Foi na cadeira da televisão, no terceiro ano do curso, que tudo se encaixou. A união entre o audiovisual e o rádio, aliada à sede de mundo que carregava desde os corredores do Grand Canyon, gerou uma pergunta que mudou tudo: “Qual é o meu propósito?” A resposta que veio da plateia no Connection Terroir foi a mesma que Ruas carregava dentro de si desde os dezoito anos: viajar o mundo. E assim nasceu o programa que ele faz até hoje, completando em março deste ano duas décadas ininterruptas no ar.
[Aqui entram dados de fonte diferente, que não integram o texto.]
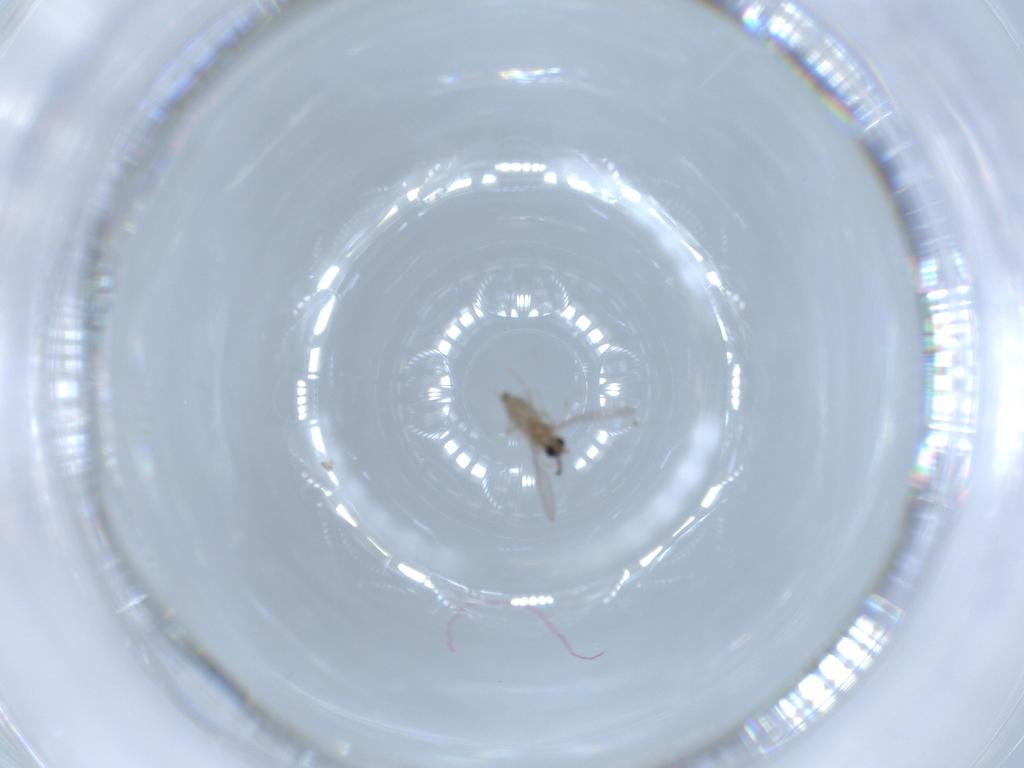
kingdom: Animalia
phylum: Arthropoda
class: Insecta
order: Diptera
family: Cecidomyiidae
Com esse currículo de vida, Ruas chegou a Gramado não apenas para falar de turismo, mas para mostrar o que o turismo pode ser quando alguém o vive de dentro para fora. Ao longo de mais de quinze anos percorrendo destinos pelo mundo, acumulou histórias que usa como ferramentas de transformação. No Canadá, descobriu o cardápio “One Hundred Miles”, criado por uma rede de restaurantes de Toronto que serviam apenas ingredientes produzidos num raio de cem milhas do estabelecimento. Uma revelação que carrega até hoje: a ideia de que o produto da terra, quando bem contado, agrega valor imensurável ao prato e ao lugar. Na Grécia, foi fisgado de um jeito que nenhuma paisagem poderia fazer sozinha: uma senhora grega o puxou pela mão, levou ao jardim da casa que pertenceu ao bisavô dela, colheu o tempero para a salada ao vivo e ainda chamou o neto para colocar um disco de vinil com música tradicional. Dançaram. Ruas não esqueceu.
Foi justamente essa filosofia que trouxe ao palco do Connection Terroir. Um novo consumidor de turismo, disse ele, não busca mais apenas o destino, mas o significado. Que escolhe conexão em vez de passagem, emoção em vez de cartão-postal. E que está disposto a pagar mais por experiências que só ele pode viver, que ninguém pode fazer por ele.
A frase virou bordão da tarde: “Viva coisas que ninguém pode fazer por você.” Um posicionamento que ele propôs como slogan ideal para o setor hoteleiro e turístico, resumindo com simplicidade o que diferencia uma estadia comum de uma memória que dura uma vida.
Em Gramado, hospedado no Hotel Valle D’Incanto, Ruas chegou às dez e meia da noite e foi recebido por um recepcionista que convidou o hóspede para um tour pelas instalações do hotel, contando a história dos tijolos da fachada, que pertenciam à casa do avô do fundador. “Eu nem sei se é verdade”, admitiu, rindo. “Mas já estava dentro da história.” E foi isso que ficou. Não o quarto, não a decoração. A narrativa.
Quando alguém da plateia mencionou o chimarrão, ele chegou em três segundos nas mãos do apresentador. A cena virou aula prática: surpresa genuína, custo zero, memória garantida. Ruas tomou, brindou, ouviu que “chimarrão é pra prosear” e anunciou que jamais esqueceria aquele momento vivido em Gramado.
Nas redes sociais, ele defende a autenticidade com a mesma firmeza com que um dia defendeu suas dicas espontâneas nos corredores do Grand Canyon. Conta que sua audiência explodiu quando parou de usar filtros, quando abandonou a produção excessiva e passou a mostrar o que estava vivendo de verdade. A diretora do seu programa, Ane, parceira de dezessete anos, foi quem primeiro lhe disse: “Rodrigo, bota esse jeitão louco seu no ar. Vai ser muito melhor.” Ele ouviu. E deu certo.
...conte a sua história...
A mensagem que Rodrigo Ruas deixou em Gramado é ao mesmo tempo simples e profunda: conte a sua história. A do seu hotel, do seu restaurante, do seu produto, do seu serviço. De como você começou, do que te trouxe até aqui.
Quando você conta uma história verdadeira para o seu consumidor, tudo muda. O preço muda, a percepção muda, a relação muda.